■ Aim of the exercise
How many lines in the records below contain the string "冬日雷霆仙境"? Case counts, and your reply should be the number alone.
::::
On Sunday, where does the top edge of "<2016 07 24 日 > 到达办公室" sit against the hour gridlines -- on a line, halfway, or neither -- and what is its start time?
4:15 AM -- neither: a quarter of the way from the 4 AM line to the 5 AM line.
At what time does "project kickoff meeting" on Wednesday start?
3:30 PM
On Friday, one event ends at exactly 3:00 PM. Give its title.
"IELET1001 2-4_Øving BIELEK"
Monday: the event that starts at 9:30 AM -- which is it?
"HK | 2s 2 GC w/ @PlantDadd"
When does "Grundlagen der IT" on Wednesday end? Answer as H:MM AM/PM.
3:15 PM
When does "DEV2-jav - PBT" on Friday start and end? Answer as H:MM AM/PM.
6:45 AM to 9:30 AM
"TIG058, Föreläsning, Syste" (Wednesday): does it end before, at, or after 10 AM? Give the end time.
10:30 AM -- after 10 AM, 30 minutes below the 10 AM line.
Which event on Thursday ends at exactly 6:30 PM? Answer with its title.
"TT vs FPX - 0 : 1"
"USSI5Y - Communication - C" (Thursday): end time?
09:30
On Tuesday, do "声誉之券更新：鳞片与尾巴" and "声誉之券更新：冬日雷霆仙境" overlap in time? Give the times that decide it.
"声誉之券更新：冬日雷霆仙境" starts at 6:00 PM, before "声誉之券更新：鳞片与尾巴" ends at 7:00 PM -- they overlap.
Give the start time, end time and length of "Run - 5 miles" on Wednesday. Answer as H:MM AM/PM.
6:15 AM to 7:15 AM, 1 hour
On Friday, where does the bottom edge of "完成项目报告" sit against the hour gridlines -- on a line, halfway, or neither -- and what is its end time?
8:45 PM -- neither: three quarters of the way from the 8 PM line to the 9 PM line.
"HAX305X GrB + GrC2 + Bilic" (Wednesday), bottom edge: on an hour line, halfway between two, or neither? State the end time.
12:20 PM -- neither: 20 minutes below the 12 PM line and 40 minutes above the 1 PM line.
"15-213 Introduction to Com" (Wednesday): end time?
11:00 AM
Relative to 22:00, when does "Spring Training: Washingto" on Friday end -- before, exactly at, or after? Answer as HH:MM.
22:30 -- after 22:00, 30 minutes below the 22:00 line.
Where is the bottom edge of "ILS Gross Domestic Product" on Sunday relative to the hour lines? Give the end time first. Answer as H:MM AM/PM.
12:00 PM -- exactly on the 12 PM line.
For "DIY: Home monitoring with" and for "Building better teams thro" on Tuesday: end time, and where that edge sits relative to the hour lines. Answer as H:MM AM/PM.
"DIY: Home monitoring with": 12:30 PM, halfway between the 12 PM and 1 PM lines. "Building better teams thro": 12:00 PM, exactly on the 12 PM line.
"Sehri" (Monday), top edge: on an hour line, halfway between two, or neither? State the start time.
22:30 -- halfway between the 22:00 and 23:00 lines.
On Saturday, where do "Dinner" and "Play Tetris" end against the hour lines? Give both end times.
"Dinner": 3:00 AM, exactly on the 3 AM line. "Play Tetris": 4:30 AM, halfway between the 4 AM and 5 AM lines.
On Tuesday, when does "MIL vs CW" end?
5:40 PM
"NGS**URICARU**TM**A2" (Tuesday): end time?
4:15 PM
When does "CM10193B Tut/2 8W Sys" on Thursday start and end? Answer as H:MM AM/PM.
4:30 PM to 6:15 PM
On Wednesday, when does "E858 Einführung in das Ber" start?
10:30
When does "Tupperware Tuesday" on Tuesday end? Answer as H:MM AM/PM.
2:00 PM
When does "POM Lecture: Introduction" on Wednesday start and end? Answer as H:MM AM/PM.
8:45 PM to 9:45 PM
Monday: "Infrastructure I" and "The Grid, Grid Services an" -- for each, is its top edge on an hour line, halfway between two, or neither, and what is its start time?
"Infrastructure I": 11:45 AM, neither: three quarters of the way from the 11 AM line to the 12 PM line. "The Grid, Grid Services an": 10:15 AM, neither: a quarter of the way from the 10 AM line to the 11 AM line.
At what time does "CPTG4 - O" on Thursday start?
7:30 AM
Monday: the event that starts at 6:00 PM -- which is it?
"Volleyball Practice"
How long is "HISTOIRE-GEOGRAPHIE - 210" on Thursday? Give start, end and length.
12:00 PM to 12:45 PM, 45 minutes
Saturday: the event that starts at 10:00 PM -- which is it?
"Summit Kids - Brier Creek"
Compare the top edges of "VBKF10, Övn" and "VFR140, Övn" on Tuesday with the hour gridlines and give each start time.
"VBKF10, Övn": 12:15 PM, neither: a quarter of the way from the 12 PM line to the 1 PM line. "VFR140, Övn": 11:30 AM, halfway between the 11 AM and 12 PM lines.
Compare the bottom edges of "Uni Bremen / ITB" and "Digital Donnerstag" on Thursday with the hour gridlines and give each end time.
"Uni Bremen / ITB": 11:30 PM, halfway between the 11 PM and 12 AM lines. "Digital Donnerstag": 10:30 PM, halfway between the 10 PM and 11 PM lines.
::::
■ Result
2